◆ WORK ORDER 1
Please list each thing the forum post below compares or contrasts with the sched_ext patches.

◆ DOCUMENT PASSAGE
--------

Re: [PATCHSET v6] sched: Implement BPF extensible scheduler class

Linus Torvalds <torvalds@xxxxxxxxxxxxxxxxxxxx> · Fri, 21 Jun 2024 09:34:22 -0700

On Fri, 21 Jun 2024 at 02:35, Thomas Gleixner <tglx@xxxxxxxxxxxxx> wrote:
> >
> > But secondly, the "keep things out" is itself counter-productive.
>
> Says the one who kept asking me repeatedly whether I can't keep the
> remaining stuff of RT out of tree forever. The last time you asked that
> was not that long ago.

Thomas, you are starting to just make made-up arguments now.

Did I require that the RT patches be done right over two decades? Hell
yes. But those RT patches didn't change some single subsystem, they
made fundamental changes to the most core things out there.

The RT patches made something as fundamental and core as "disable
interrupts for spinlocks" be a special magical thing that normal
people weren't allowed to do, and that turned into a sleeping lock.
They affected _everything_. They very literally affected subsystems
and rules that had been there since linux-0.01 (not the spinlocks -
they came later - but things like tty / printk were in fact some of
the very first things written).

And don't get me wrong - I'm not complaining about the RT patches. I
think they improved things enormously in the end. They've been great.

I'm just saying that they are _not_ the norm to compare against.

The sched_ext patches? Not even remotely in the same class. The
sched_ext patches are more like fuse - another filesystem, just a
slightly odd one that has that big user space component.

And yes, fuse caused worries too because of the whole "filesystem
development in user space" outside the confines of the normal kernel
development model. It mostly just was (and is) a shim-layer that asks
user space for policy, while still using the kernel infrastructure for
most real work. Did those worries actually materialize? No. No they
did not.

Now, fuse to some degree was easier, because while it was merged about
two decades ago, even by that time we already had over a decade of
pluggable filesystems. So the VFS layer had a lot of pluggability
already, and it wasn't very hardcoded.

The scheduler also has the scheduler class pluggability, but it *is*
fairly hardcoded. So in addition to the kinds of issues FUSE had (with
all the "impedance matching" between the kernel interface and the user
level interfaces), the sched_ext patches have some of that hardcoded
pluggability that it needs to fix up.

So maybe a better comparison would be autofs - but autofs was added
_so_ long ago that I only vaguely remember the odd pain points for
waiting for mount points. Over the years, all of that special sauce
that no other filesystem needs has become such an integral part of the
vfs layer that people don't even think about it any more.

You can most definitely still see the effects of autofs - as opposed
to "regular" filesystems - on the vfs layer if you go look (things
like "finish_automount()" and friends), but it's been integrated for
so long that it's a non-issue. But back in the day, it all needed what
at the time was some special glue.

Anyway, what I'm saying is that you trying to equate this with the RT
patches is absolutely laughable and intellectually dishonest.

--------

◆ WORK ORDER 2
Filter the rows below, keeping every line that contains the word "whether".

◆ AVAILABLE DATA
--------

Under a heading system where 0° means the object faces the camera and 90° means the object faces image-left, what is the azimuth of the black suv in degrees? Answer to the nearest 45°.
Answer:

--------

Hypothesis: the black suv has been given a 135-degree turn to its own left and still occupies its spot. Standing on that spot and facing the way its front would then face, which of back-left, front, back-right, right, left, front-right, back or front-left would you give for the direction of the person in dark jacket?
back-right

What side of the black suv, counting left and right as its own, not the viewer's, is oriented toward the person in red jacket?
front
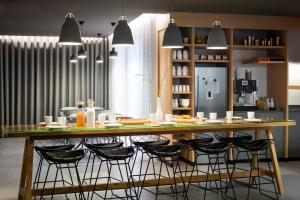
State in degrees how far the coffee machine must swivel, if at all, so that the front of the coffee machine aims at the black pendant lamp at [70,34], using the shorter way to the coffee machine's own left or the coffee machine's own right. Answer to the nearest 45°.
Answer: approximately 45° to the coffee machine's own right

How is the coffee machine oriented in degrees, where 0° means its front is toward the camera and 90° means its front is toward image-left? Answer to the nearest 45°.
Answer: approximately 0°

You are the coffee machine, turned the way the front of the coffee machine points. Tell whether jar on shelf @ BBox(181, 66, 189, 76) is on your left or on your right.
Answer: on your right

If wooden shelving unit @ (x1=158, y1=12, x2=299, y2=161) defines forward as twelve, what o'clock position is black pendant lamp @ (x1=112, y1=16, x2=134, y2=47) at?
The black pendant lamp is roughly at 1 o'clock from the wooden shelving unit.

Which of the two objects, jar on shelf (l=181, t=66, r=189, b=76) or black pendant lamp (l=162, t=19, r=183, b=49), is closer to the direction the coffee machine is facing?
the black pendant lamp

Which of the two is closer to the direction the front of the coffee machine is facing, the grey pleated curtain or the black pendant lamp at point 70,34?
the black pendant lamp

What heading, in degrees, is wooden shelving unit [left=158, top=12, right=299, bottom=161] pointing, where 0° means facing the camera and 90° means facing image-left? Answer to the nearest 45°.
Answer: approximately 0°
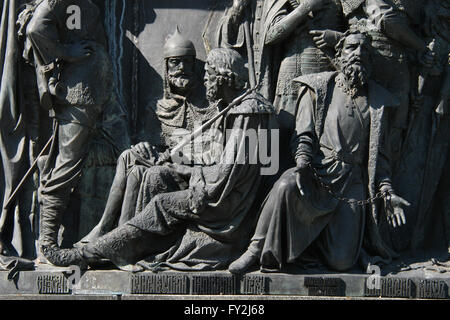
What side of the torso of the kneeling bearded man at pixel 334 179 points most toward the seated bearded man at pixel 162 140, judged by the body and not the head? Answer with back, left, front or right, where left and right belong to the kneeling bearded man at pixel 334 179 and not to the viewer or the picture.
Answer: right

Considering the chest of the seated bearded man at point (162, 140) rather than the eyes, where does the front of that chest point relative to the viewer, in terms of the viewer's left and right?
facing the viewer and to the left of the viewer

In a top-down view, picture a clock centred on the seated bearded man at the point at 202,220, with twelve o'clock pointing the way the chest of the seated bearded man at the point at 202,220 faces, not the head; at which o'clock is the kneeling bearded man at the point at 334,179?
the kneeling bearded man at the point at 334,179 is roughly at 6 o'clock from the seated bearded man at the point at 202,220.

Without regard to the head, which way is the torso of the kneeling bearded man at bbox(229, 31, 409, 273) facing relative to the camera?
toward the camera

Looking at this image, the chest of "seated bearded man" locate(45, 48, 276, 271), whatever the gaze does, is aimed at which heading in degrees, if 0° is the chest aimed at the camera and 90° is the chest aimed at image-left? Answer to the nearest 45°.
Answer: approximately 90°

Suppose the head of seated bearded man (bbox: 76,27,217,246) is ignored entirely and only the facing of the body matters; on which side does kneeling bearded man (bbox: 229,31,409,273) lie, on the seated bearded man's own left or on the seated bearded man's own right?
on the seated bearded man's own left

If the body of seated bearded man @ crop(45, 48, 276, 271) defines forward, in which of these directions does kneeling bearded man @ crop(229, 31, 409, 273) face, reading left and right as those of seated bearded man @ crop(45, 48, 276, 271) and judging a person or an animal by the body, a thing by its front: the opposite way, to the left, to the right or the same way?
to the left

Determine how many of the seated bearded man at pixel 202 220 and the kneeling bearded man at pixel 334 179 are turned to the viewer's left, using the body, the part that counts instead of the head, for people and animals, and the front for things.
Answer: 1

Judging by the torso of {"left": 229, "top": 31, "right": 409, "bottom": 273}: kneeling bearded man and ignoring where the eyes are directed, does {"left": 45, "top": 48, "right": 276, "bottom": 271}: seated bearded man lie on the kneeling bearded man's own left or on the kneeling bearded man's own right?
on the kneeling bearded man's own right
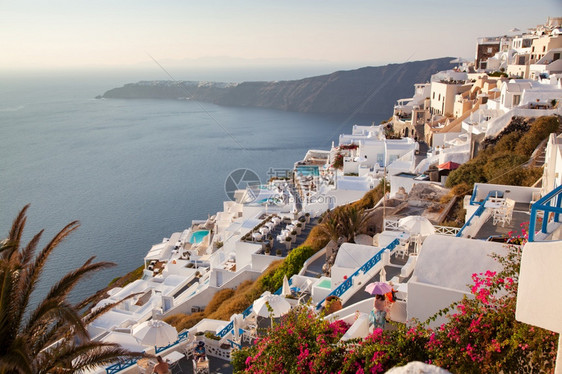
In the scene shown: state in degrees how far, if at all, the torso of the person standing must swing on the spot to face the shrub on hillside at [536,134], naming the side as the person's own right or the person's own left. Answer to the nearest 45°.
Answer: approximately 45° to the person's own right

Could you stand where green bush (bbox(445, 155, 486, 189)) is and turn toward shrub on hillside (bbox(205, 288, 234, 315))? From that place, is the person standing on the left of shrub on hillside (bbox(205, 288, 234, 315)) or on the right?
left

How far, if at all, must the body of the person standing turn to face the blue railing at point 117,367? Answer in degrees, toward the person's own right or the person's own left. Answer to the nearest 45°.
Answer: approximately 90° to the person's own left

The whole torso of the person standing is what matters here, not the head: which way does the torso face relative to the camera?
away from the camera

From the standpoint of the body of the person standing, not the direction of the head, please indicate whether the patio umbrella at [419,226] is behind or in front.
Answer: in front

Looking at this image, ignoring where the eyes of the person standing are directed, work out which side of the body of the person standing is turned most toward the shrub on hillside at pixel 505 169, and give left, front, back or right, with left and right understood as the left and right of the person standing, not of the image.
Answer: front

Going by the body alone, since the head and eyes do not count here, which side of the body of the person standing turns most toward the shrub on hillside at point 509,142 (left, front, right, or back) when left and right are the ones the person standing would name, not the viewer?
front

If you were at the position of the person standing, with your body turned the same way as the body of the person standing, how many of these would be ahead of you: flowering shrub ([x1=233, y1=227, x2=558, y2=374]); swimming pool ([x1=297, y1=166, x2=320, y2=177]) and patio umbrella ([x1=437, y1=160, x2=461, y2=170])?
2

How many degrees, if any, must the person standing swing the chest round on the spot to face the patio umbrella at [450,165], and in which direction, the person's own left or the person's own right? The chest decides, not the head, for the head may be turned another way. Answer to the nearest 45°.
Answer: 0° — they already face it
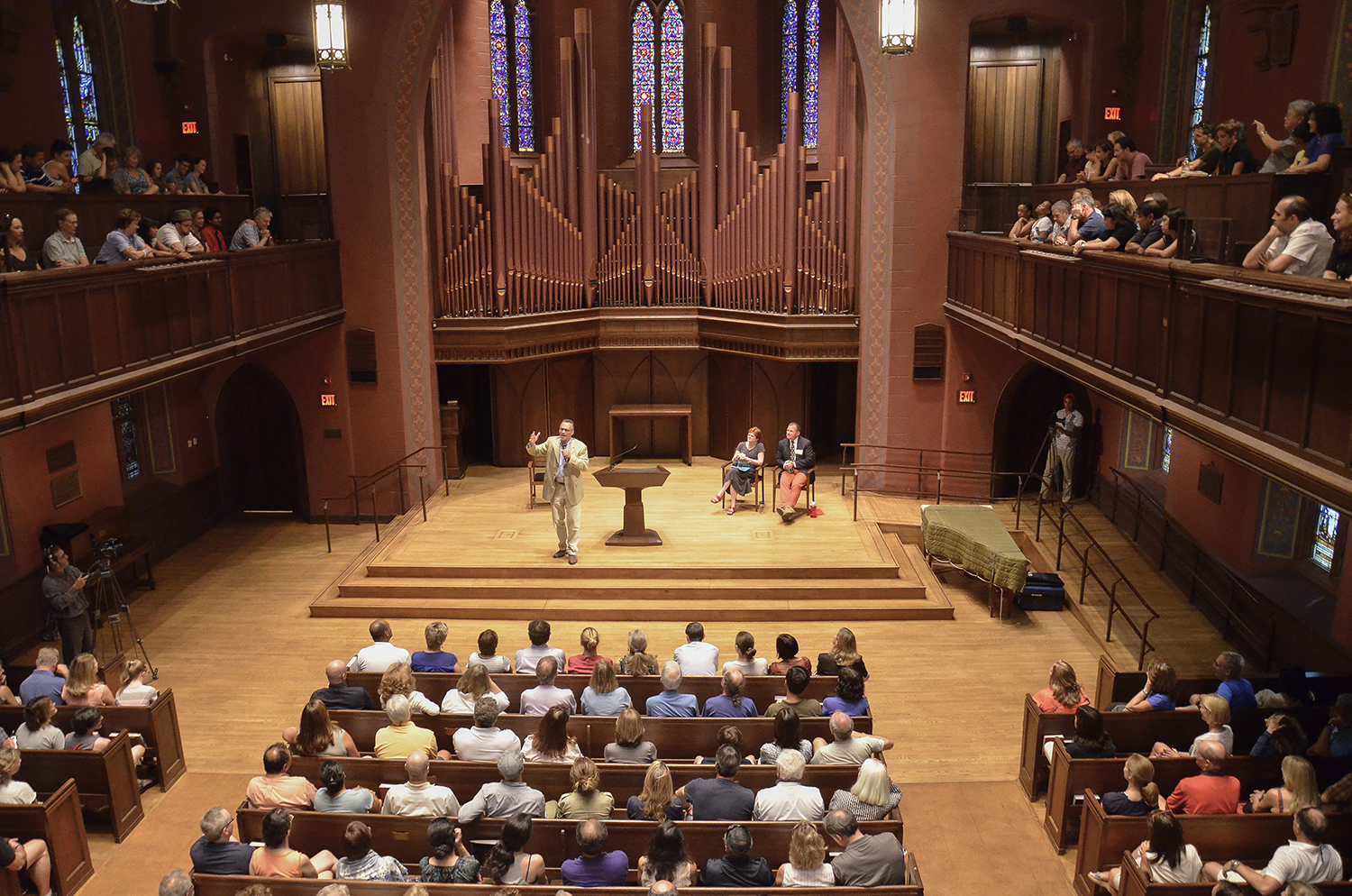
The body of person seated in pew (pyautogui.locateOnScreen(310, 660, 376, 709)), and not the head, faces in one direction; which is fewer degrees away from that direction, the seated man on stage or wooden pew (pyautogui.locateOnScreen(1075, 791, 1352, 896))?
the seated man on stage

--------

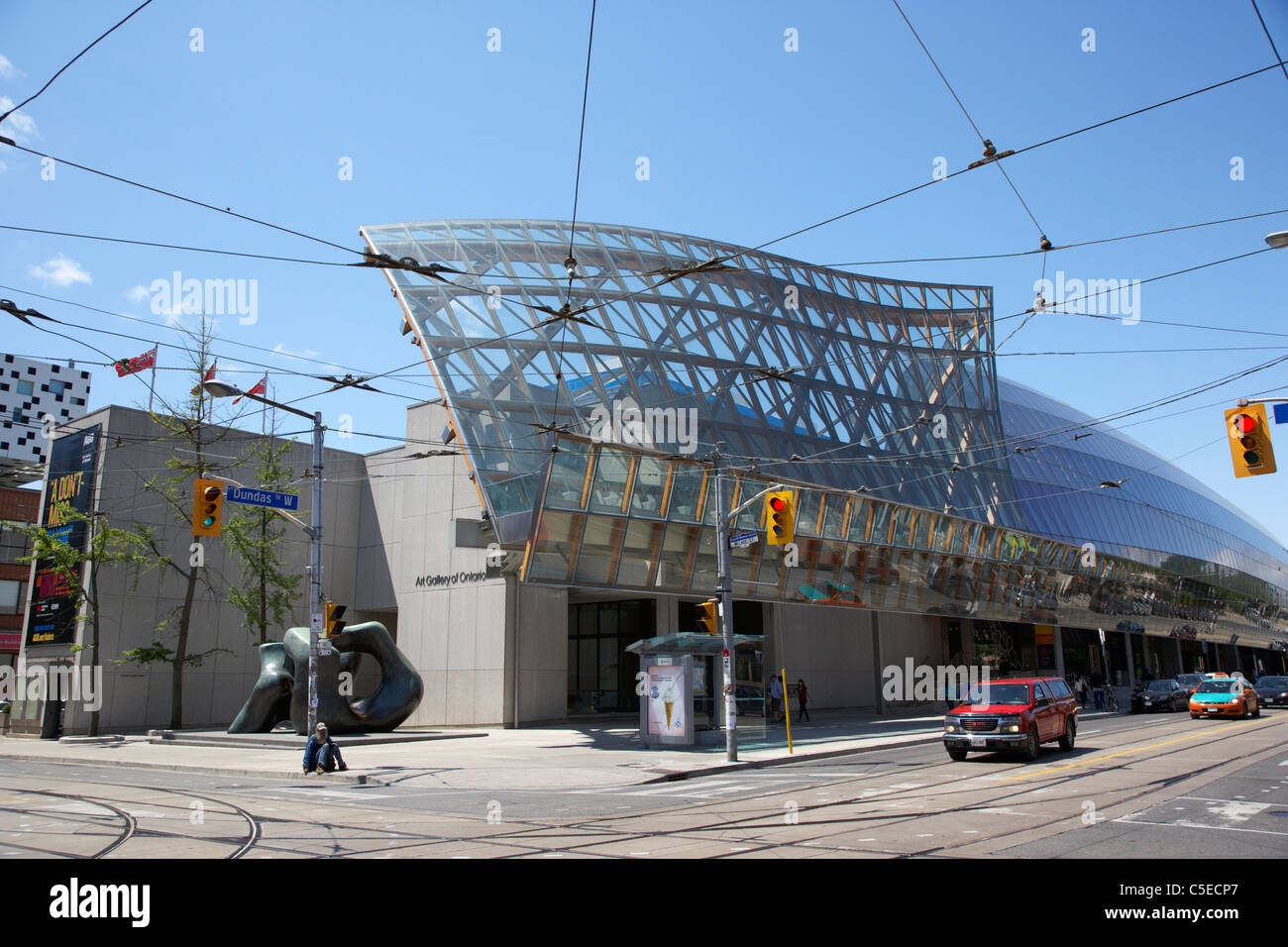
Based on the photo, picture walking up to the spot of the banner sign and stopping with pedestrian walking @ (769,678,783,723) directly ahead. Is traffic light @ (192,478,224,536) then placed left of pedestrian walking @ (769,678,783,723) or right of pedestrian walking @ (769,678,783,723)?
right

--------

◆ EXERCISE SOLUTION 1
- the RT patches
- fuse
- autofs

◆ EXERCISE SOLUTION 2
You are the coffee machine, turned the way the front of the coffee machine points. Tell whether jar on shelf @ BBox(181, 66, 189, 76) is on your left or on your right.
From the standpoint of the body of the person standing, not the direction of the head, please indicate whether the patio umbrella at [419,226] is behind or in front.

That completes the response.